Sonnet 35

    No more be grieved at that which thou hast done:

    betrayal
    forgiveness
    love
    complicity
    No more be grieved at that which thou hast done:
     
    Roses have thorns, and silver fountains mud;
     
    Clouds and eclipses stain both moon and sun,
     
    And loathsome canker lives in sweetest bud.
     
    All men make faults, and even I in this,
     
    Authorizing thy trespass with compare,
     
    Myself corrupting, salving thy amiss,
     
    Excusing thy sins more than thy sins are;
     
    For to thy sensual fault I bring in sense--
     
    Thy adverse party is thy advocate--
     
    And 'gainst myself a lawful plea commence:
     
    Such civil war is in my love and hate
     
    That I an accessary needs must be
     
    To that sweet thief which sourly robs from me.

    What It Means

    Shakespeare reverses himself. Stop grieving, he tells the young man — roses have thorns, springs have mud, all perfection has its corruption. Shakespeare makes excuses for whatever wrong was done, then turns the accusation on himself: by making excuses for you, I become an accessory.
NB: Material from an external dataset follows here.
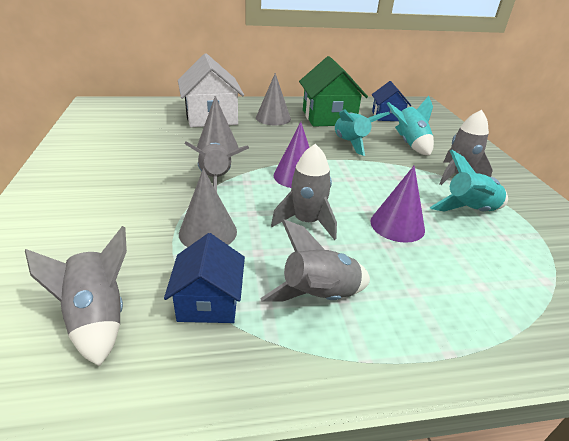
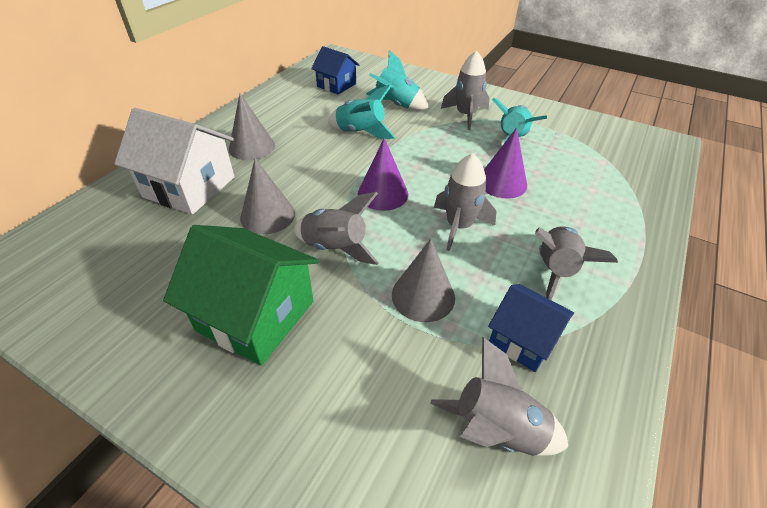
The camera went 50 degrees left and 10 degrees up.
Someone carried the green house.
My love for you is at war with my sense of right and wrong, and I'm trying to be your lawyer while you stole from me. It's a remarkably honest self-examination.

    Context

    Part of the Fair Youth sequence, the third in the sequence dealing with the young man's wrongdoing (33–35). Scholars debate what the wrong was — possible infidelity with Shakespeare's own mistress.